Well, see, then there’s this:
I certainly don’t believe that simply having unprotected sex will give her trust. If her trust is that damaged, then she should refrain from sex. But to simply refrain from sex and expect me to overcome temptation is equally unreasonable.
So…she should avoid you if she doesn’t want to have sex the way you want to have sex, but realize that if she does, you’re going to act out again as a consequence?!! If she’s hearing even a smidgeon of this, that it’s in ANY way her fault that you sought out other women and, um, did what you did, then I can certainly understand why she’s not interested in joint counseling…especially if your goal is to tell her a) she’s wrong about contraception, and b) you’re still obsessing about sex and demanding that it be “your way”. I suspect there are a lot of other issues at play.
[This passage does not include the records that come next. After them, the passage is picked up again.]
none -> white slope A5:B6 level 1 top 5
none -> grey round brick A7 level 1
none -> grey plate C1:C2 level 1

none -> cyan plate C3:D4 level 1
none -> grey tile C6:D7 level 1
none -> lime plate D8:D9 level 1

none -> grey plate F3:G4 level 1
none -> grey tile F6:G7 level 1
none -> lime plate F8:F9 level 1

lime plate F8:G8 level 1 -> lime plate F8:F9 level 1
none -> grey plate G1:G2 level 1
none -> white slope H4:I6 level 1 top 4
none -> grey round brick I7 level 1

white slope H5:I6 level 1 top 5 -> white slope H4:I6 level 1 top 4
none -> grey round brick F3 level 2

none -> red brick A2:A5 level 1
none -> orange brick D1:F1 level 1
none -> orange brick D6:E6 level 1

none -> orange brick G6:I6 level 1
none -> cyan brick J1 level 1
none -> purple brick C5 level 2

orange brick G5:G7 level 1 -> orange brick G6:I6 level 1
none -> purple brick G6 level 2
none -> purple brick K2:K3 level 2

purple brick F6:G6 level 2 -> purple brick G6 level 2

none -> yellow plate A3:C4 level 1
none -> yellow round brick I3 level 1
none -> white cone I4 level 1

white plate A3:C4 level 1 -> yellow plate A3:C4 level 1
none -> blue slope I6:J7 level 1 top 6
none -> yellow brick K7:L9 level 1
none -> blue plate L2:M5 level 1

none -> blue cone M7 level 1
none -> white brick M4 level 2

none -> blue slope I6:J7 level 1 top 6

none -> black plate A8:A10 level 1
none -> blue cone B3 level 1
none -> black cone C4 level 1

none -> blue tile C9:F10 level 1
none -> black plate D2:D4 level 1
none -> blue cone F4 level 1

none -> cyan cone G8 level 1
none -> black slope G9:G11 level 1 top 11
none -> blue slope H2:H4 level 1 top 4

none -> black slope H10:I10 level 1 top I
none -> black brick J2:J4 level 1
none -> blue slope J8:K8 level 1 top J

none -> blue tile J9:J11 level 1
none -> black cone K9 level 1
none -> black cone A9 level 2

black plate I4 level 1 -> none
I think you’re right - your church teaches what it teaches. She asked for something opposed by your church’s teaching, as a means to protect herself from you. It is absolutely your right (and your co-religionists concur that it is your duty) to refuse. Since you’re separated, it’s probably not going to move the needle in the way you want, if you make this The Big Thing in your effort to save your marriage. I can’t believe that she’s offering sex, at the moment. But if she does, you’re certainly free to respectfully decline (for the condom reason or any other). I hope that you have found a competent practitioner to help you deal with this compulsion - typically they are skilled at helping with family fallout of these conditions. If you want to persuade your wife to join counseling, this might be the better resource for finding a solution. Best wishes.